I need to count the instance number of each combination of variables, and turn that into a new variable. For example,
set.seed(2)
V1 <- sample(rep(c(1:3),10))
V2 <- rep_len(c("small", "large"),30)
temp <- cbind(V1,V2)
yields a dataframe whose first ten lines look like this:
V1 V2
[1,] "3" "small"
[2,] "3" "large"
[3,] "3" "small"
[4,] "1" "large"
[5,] "2" "small"
[6,] "2" "large"
[7,] "1" "small"
[8,] "3" "large"
[9,] "3" "small"
[10,] "3" "large"
I need a new variable that is a count of how many times that combination of variables came up in the dataframe so far. The result should look something like:
V1 V2 V3
[1,] "3" "small" "1"
[2,] "3" "large" "1"
[3,] "3" "small" "2"
[4,] "1" "large" "1"
[5,] "2" "small" "1"
[6,] "2" "large" "1"
[7,] "1" "small" "1"
[8,] "3" "large" "2"
[9,] "3" "small" "3"
[10,] "3" "large" "3"
What's an efficient way to do this? (I don't need them to be character vectors necessarily; I just need a general solution.)

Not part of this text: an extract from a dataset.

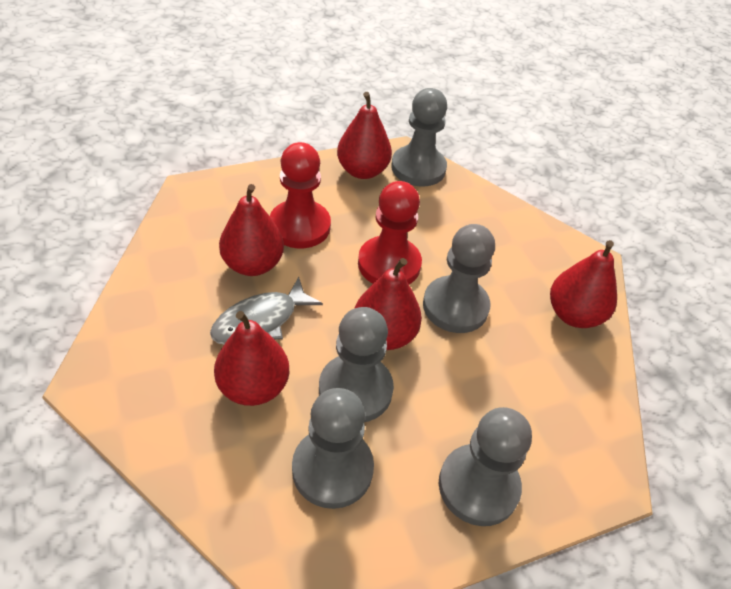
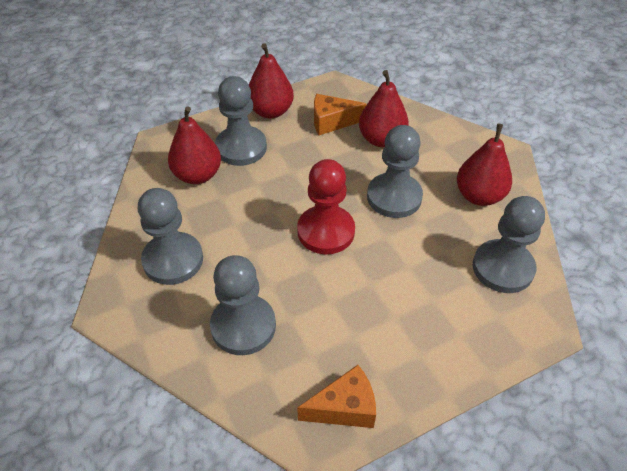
grey fish: [210,277,323,345] = 1 -> none = 0
orange cheese: none = 0 -> [297,365,376,428] [314,94,366,135] = 2
red pawn: [270,142,331,248] [358,181,422,284] = 2 -> [297,159,355,255] = 1
red pear: [214,311,289,406] [219,184,284,276] [337,92,392,179] [354,258,422,350] [550,240,617,328] = 5 -> [168,106,221,184] [249,43,294,119] [359,70,409,147] [457,124,512,206] = 4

We can group by 'V1', 'V2' after converting to data.frame
and then create the new column as the sequence of rows with row_number()
library(dplyr)
as.data.frame(temp) %>%
group_by(V1, V2) %>%
mutate(V3 = row_number())
temp <- structure(list(V1 = c(3L, 3L, 3L, 1L, 2L, 2L, 1L, 3L, 3L, 3L),
V2 = c("small", "large", "small", "large", "small", "large",
"small", "large", "small", "large")), class = "data.frame",
row.names = c(NA,
-10L))